# GIVEN ENTRIES
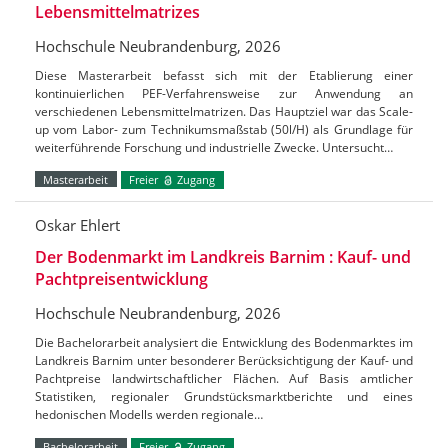
Lebensmittelmatrizes
Hochschule Neubrandenburg, 2026
Diese Masterarbeit befasst sich mit der Etablierung einer
kontinuierlichen PEF-Verfahrensweise zur Anwendung an
verschiedenen Lebensmittelmatrizen. Das Hauptziel war das Scale-
up vom Labor- zum Technikumsmaßstab (50l/H) als Grundlage für
weiterführende Forschung und industrielle Zwecke. Untersucht…
Masterarbeit
Freier
Zugang
Oskar Ehlert
Der Bodenmarkt im Landkreis Barnim : Kauf- und
Pachtpreisentwicklung
Hochschule Neubrandenburg, 2026
Die Bachelorarbeit analysiert die Entwicklung des Bodenmarktes im
Landkreis Barnim unter besonderer Berücksichtigung der Kauf- und
Pachtpreise landwirtschaftlicher Flächen. Auf Basis amtlicher
Statistiken, regionaler Grundstücksmarktberichte und eines
hedonischen Modells werden regionale…
Bachelorarbeit
Freier
Zugang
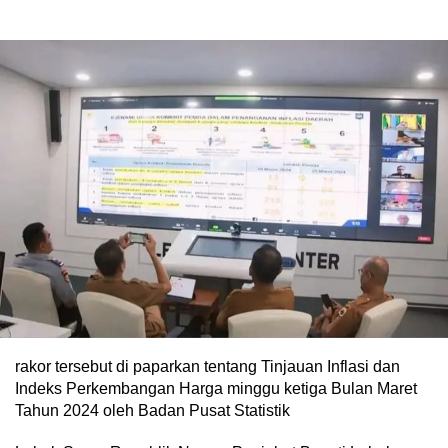
rakor tersebut di paparkan tentang Tinjauan Inflasi dan
Indeks Perkembangan Harga minggu ketiga Bulan Maret
Tahun 2024 oleh Badan Pusat Statistik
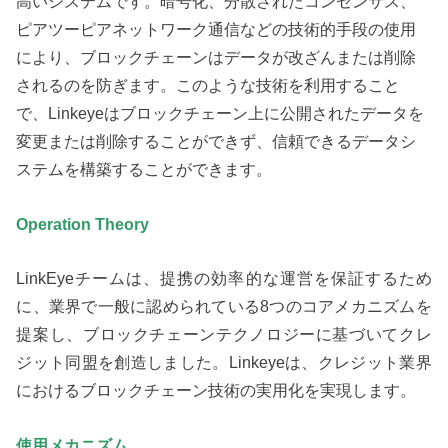
高いシステムです。暗号化、分散されたコンセンサス、
ピアツーピアネットワーク通信などの技術的手段の使用
により、ブロックチェーンはデータが改ざんまたは削除
されるのを防ぎます。このような技術を利用すること
で、Linkeyeはブロックチェーン上に公開されたデータを
変更または削除することができず、信頼できるデータシ
ステムを構築することができます。
Operation Theory
LinkEyeチームは、提携の効率的な運営を保証するため
に、業界で一般に認められている8つのコアメカニズムを
提案し、ブロックチェーンテクノロジーに基づいてクレ
ジット同盟を創造しました。Linkeyeは、クレジット業界
におけるブロックチェーン技術の実用化を実現します。
使用メカニズム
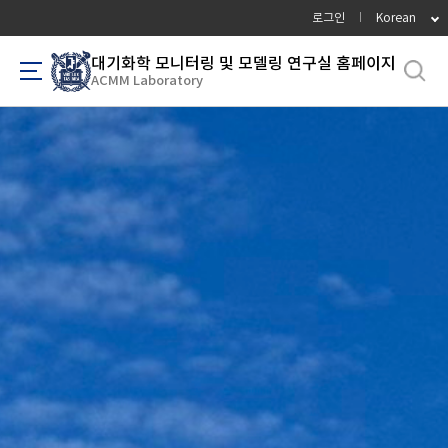
바
로그인
Korean
로
가
대기화학 모니터링 및 모델링 연구실 홈페이지
ACMM Laboratory
기
메
뉴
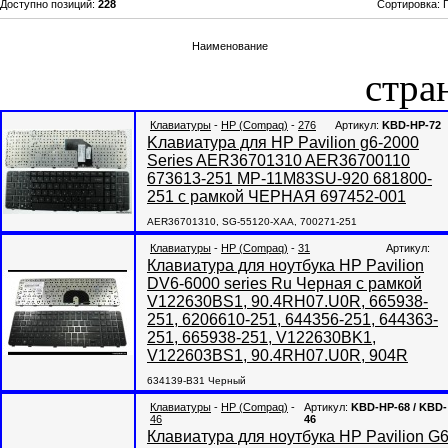
Доступно позиций
:
228
Сортировка:
Наименование
стр
Клавиатуры
-
HP (Compaq)
-
276
Артикул:
KBD-HP-72
Kлавиатура для HP Pavilion g6-2000
Series AER36701310 AER36700110
673613-251 MP-11M83SU-920 681800-
251 с рамкой ЧЕРНАЯ 697452-001
AER36701310, SG-55120-XAA, 700271-251
Клавиатуры
-
HP (Compaq)
-
31
Артикул:
Клавиатура для ноутбука HP Pavilion
DV6-6000 series Ru Черная с рамкой
V122630BS1, 90.4RH07.U0R, 665938-
251, 6206610-251, 644356-251, 644363-
251, 665938-251, V122630BK1,
V122603BS1, 90.4RH07.U0R, 904R
634139-B31 Черный
Клавиатуры
-
HP (Compaq)
-
Артикул:
KBD-HP-68 / KBD-
46
46
Клавиатура для ноутбука HP Pavilion G6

# JOB ITEM
Only a number is expected: the count of lines in the entries that include the string "Pavilion".

# SOLUTION TO THE PROBLEM
3